Work instructions ->
- a) Reproduce the passage on the groundwater flow model word for word, starting at "To simulate flow" and ending at "modified through calibration.".
- b) Write out the lines of the difference listing word for word, starting at the beginning of the listing and ending with the line that contains "Bebê a Bordo | First". Leave the pictures out.

Passage to read ->
• • •

3.2. Boundary Conditions

The various boundary conditions assigned to the model domain are indicated in Figure 4. Both the right-hand side and left-hand side boundaries of the model were defined as a variable head. The variable heads are based on the varying groundwater levels measured over time in the CMT wells located closest to the boundary. A recharge boundary condition was assigned to the ground surface, with temporally variable flux rates defined for the WRP cover and surrounding overburden. A no flow condition was applied to the bottom boundary, while Graces Brook was defined as a river head boundary. Although not expected to be significant, the small toe seep was modeled by a seepage face boundary that was 1 m in length and located at the downslope of WRP just above the Graces Brook boundary.

3.3. Model Input Parameters

An extensive database of field parameters was generated during the field monitoring program conducted between 2012 and 2016. From this database, the following parameters were used in the development, calibration and verification of the transient flow and contaminant transport model: Material hydraulic properties, hydraulic heads, recharge and contaminant source.

3.3.1. Material Hydraulic Properties

To simulate flow within the variably saturated WRP, the pressure head–saturation and relative hydraulic conductivity–saturation relationships needed to be defined for each finite element. The van Genuchten empirical model [40] was used to describe these relationships, which included the following parameters: Curve fitting parameter (α), pore size distribution index (n), residual saturation (Sr) and maximum saturation (Ss). The initial van Genuchten parameters were based on values using by Widomski et al. [41] for unsaturated layers, and subsequently modified through calibration.

3.3.2. Hydraulic Head

The initial hydraulic head distribution was based on groundwater levels recorded at the four CMT wells following cover installation (June 2012) and the mean groundwater levels recorded at the historical monitoring wells (September and December 2008). Figure 2b shows the piezometric surface at the site following remediation, which indicates the groundwater flow direction that is parallel to the modeled cross-section. The groundwater level along this cross-section is shown in Figure 3. For instance, the initial hydraulic head at CMT-2 and CMT-4 were 20.2 and 23.8 m above sea level (masl), respectively.

3.3.3. Groundwater Recharge

The recharge rate assigned to the surface of the WRP is the net percolation (NP) through the cover system into the waste rock. Annual water balances were developed between 2012 and 2016 to assess cover system dynamics and consisted of the following components:
P P T = R + A E T + Δ W S + Δ S S + N P ,
where PPT is precipitation, R is surface runoff, AET is actual evapotranspiration, ∆WS is the change in water storage and ∆SS is the change in snow storage. NP is estimated as the residual of Equation (1). Table 3 presents the flux of each component and their ratio to PPT (%). A detailed description of the water balance development is shown by Power et al. [15].

• • •

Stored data
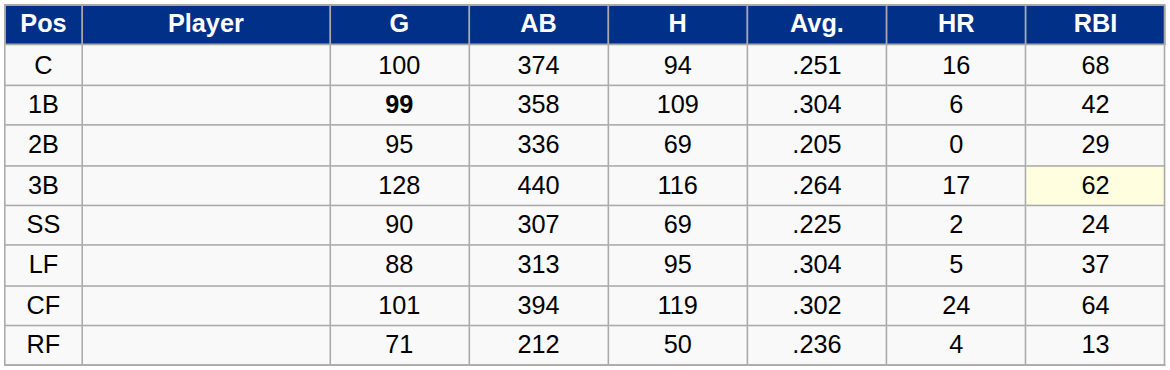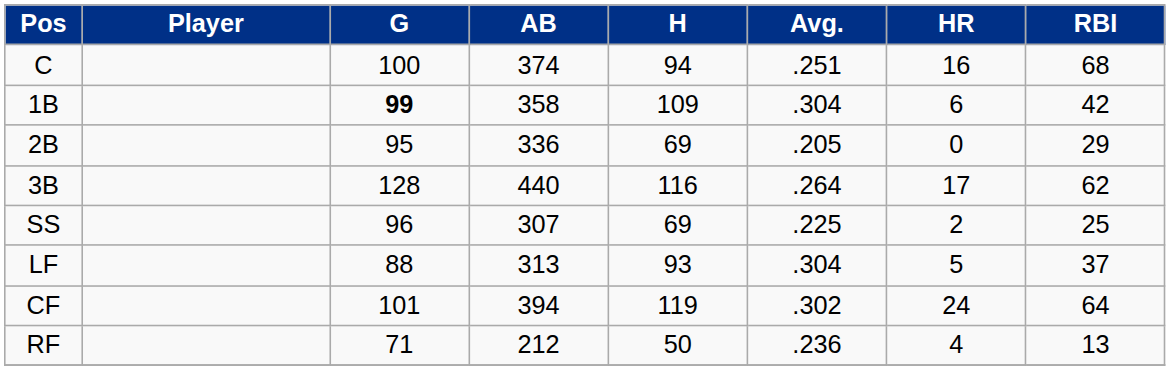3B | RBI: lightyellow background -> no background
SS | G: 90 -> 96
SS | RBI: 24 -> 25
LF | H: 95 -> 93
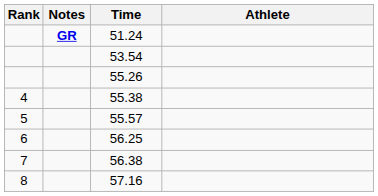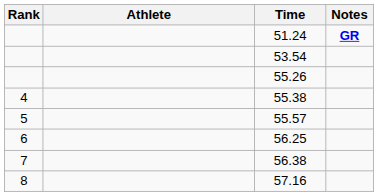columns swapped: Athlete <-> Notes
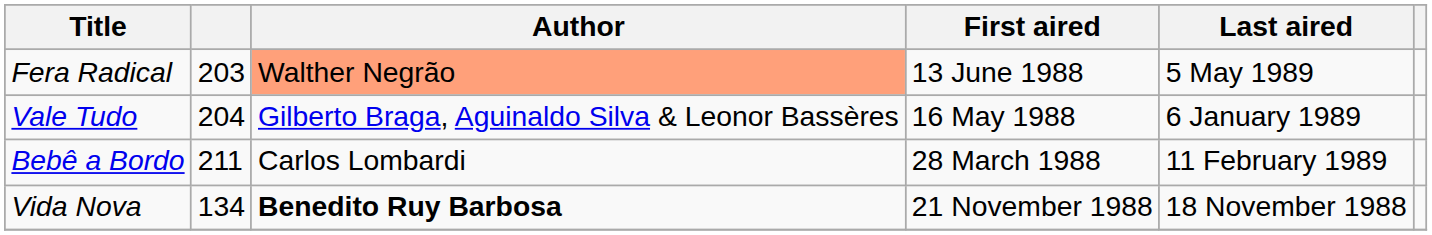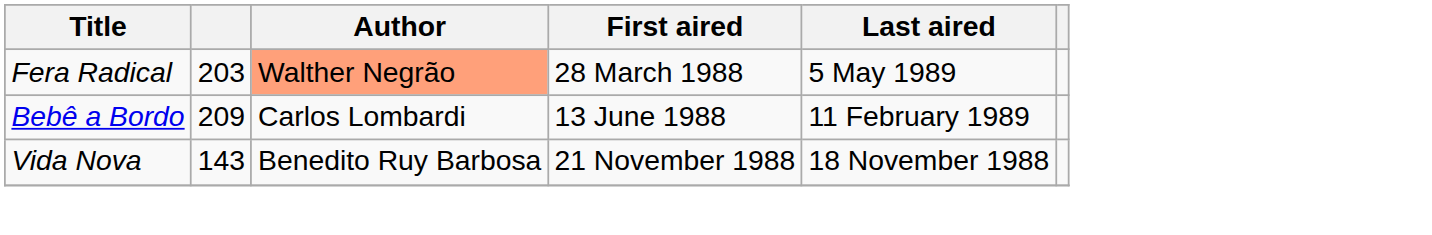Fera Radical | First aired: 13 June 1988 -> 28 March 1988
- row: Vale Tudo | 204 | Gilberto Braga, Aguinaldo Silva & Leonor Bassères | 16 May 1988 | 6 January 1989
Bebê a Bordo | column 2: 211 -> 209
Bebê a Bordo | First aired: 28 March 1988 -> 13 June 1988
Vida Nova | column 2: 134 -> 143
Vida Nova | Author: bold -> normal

• • •

Solutions to the problems ->
- a)
To simulate flow within the variably saturated WRP, the pressure head–saturation and relative hydraulic conductivity–saturation relationships needed to be defined for each finite element. The van Genuchten empirical model [40] was used to describe these relationships, which included the following parameters: Curve fitting parameter (α), pore size distribution index (n), residual saturation (Sr) and maximum saturation (Ss). The initial van Genuchten parameters were based on values using by Widomski et al. [41] for unsaturated layers, and subsequently modified through calibration.

- b)
3B | RBI: lightyellow background -> no background
SS | G: 90 -> 96
SS | RBI: 24 -> 25
LF | H: 95 -> 93
columns swapped: Athlete <-> Notes
Fera Radical | First aired: 13 June 1988 -> 28 March 1988
- row: Vale Tudo | 204 | Gilberto Braga, Aguinaldo Silva & Leonor Bassères | 16 May 1988 | 6 January 1989
Bebê a Bordo | column 2: 211 -> 209
Bebê a Bordo | First aired: 28 March 1988 -> 13 June 1988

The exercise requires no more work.